Here we clear the output latch, set GP0.0 to an output, then set the pin high on the RPi.
i2cset -y 1 0x20 2 0 i2cset -y 1 0x20 6 0xFE i2cset -y 1 0x20 2 1
Now on the RPi we set GP1.0 as an input then read it twice. The first read is with GP1.0 taken low and the second read with GP1.0 taken high.
i2cset -y 1 0x20 7 1 i2cget -y 1 0x20 1 0xde i2cget -y 1 0x20 1 0xdf
Please refer to the data-sheet for full information for this part.
The PCF8591 combines 4 analogue inputs and a single analogue output. The inputs can be more than simple input channels but this isn't looked at here.
Control | Register | Function |
---|---|---|
0 | channel 0 | Read ADC 0 |
1 | channel 1 | Read ADC 1 |
2 | channel 2 | Read ADC 2 |
3 | channel 3 | Read ADC 3 |
+64 | analog OE | DAC output |
To write to the DAC, we set the control to 64 and write a value between 0 and 255 which represents 0 to VREF volts on the output pin.
To read from an ADC, we first send a control representing the channel, then we perform two reads. The first read starts the conversion process and the second read fetches the result (this also starts another conversion).

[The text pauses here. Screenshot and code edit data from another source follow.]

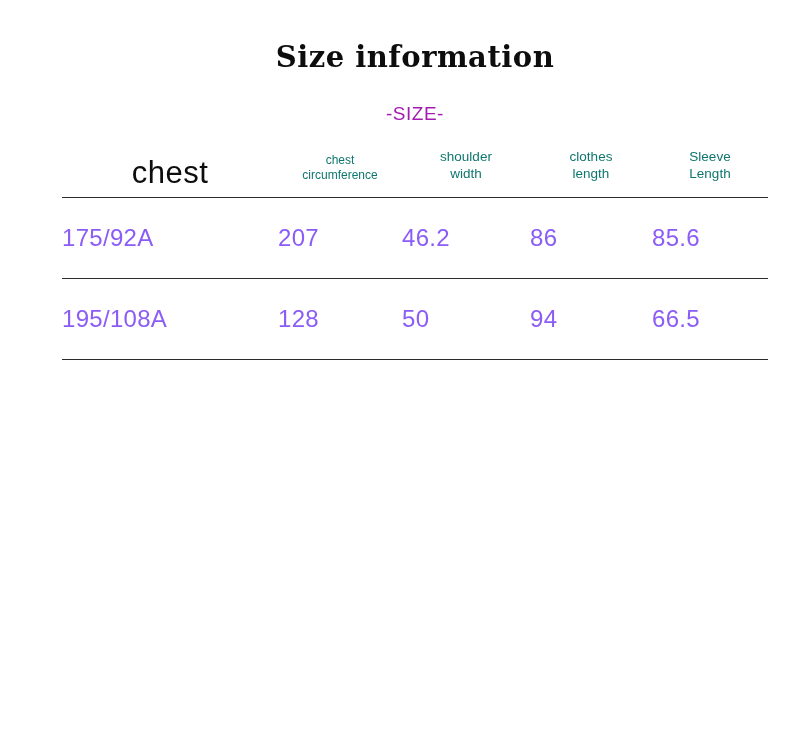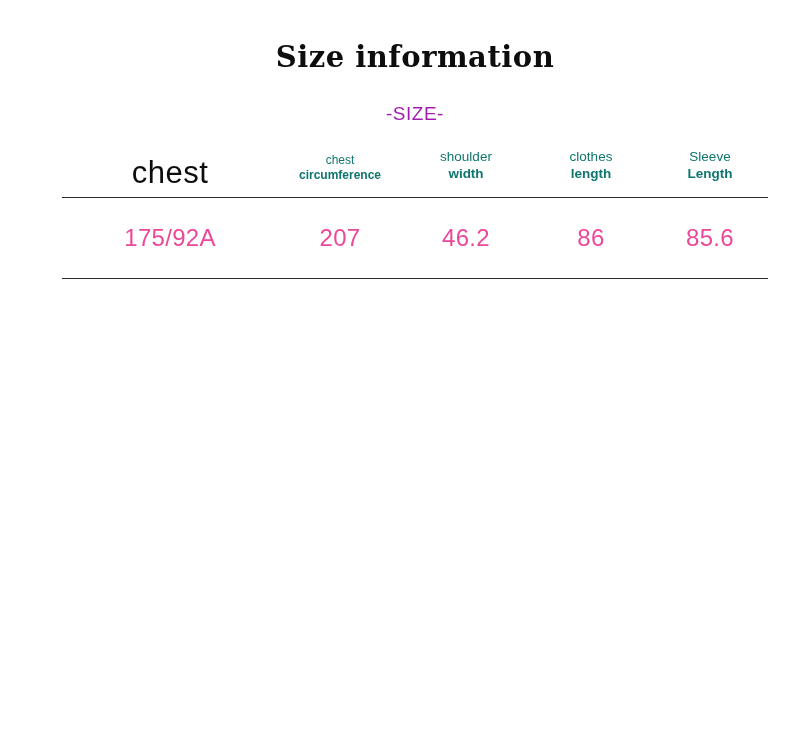--- a/index.html
+++ b/index.html
@@ -73,7 +73,7 @@
     color: #0f766e;
     padding-bottom: 14px;
   }
-  th.head-col .l2 { display: block; font-weight: bold; }
+  th.head-col .l2 { display: block; }
   th.head-col.small {
     font-size: 12px;
   }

If we are using the DAC, then we must also set the analog OE bit else the DAC will be disabled.
A simple ramp demo can be achieved like this with NodeMcu on the ESP-01.
#!espy /dev/ttyUSB0 -- pin 3 = GPIO0 sda=3 -- pin 4 = GPIO2 scl=4 -- init I2C i2c.setup(0,sda,scl,i2c.SLOW) -- write DAC function write_dac(control,value) i2c.start(0) i2c.address(0,0x48,i2c.TRANSMITTER) i2c.write(0,control) i2c.write(0,value) i2c.stop(0) end -- DAC output for i = 0, 255, 10 do write_dac(64,i) print (i) tmr.delay(100000) end
When the script is run with eSPY we can see the DAC output ramp up with a running status.
0 10 20 30 ... 230 240 250
Using I2C Tools on the RPi we reset the output to 0V, then raise it to 1.6V and finally 3.3V.
i2cset -y 1 0x48 64 0 i2cset -y 1 0x48 64 128 i2cset -y 1 0x48 64 255
With a potentiometer connected to AIN0 a reading was made on the RPi.
i2cset -y 1 0x48 64 ; i2cget -y 1 0x48 ; i2cget -y 1 0x48 0x1b 0x8d
The second value above is the new reading, the first is the previous reading.
This is simplified view of the operation of this device. Please read the data-sheet for the full details.
I2C EEPROMs have varied addressing schemes. The simplest is a 8-bit address offset, another one where a block selection is made with an I2C address and a byte selection is made with an 8-bit address offset. Yet another, where the I2C address is fixed but it now has a 16-bit address offset and lastly one with both of the last methods combined.
The 24LC512 looked at here uses a fixed I2C address and 16-bit addressing. The addressing byte order is high byte, low byte.
On the ESP-01 we can use this NodeMcu LUA script to read the EEPROM.
#!espy /dev/ttyUSB0 -- pin 3 = GPIO0 sda=3 -- pin 4 = GPIO2 scl=4 -- init I2C i2c.setup(0,sda,scl,i2c.SLOW) -- read EEPROM function read_eeprom(addrhigh,addrlow) i2c.start(0) i2c.address(0,0x50,i2c.TRANSMITTER) i2c.write(0,addrhigh) i2c.write(0,addrlow) i2c.stop(0) i2c.start(0) i2c.address(0,0x50,i2c.RECEIVER) c=i2c.read(0,1) i2c.stop(0) return c end -- read byte reg = read_eeprom(0x00,0x00) -- output byte print(string.byte(reg))
Here the script is executed using eSPY.
./eeprom.esp 238
On the RPi we can reset the internal address pointer of the chip to 0 like this.
i2cset -y 1 0x50 0 0
To read, we first write an address to start at then begin reading, if we keep reading the address is auto-incremented.
i2cset -y 1 0x50 0 0 i2cget -y 1 0x50 0x55 i2cget -y 1 0x50 0xaa
If we want to write to a location we send the address followed by the byte of data.
i2cset -y 1 0x50 0 0 0xEE i i2cset -y 1 0x50 0 0 i2cget -y 1 0x50 0xee
This overview gives enough information to use the device at a byte level, read the data-sheet for the page writing mode of operation.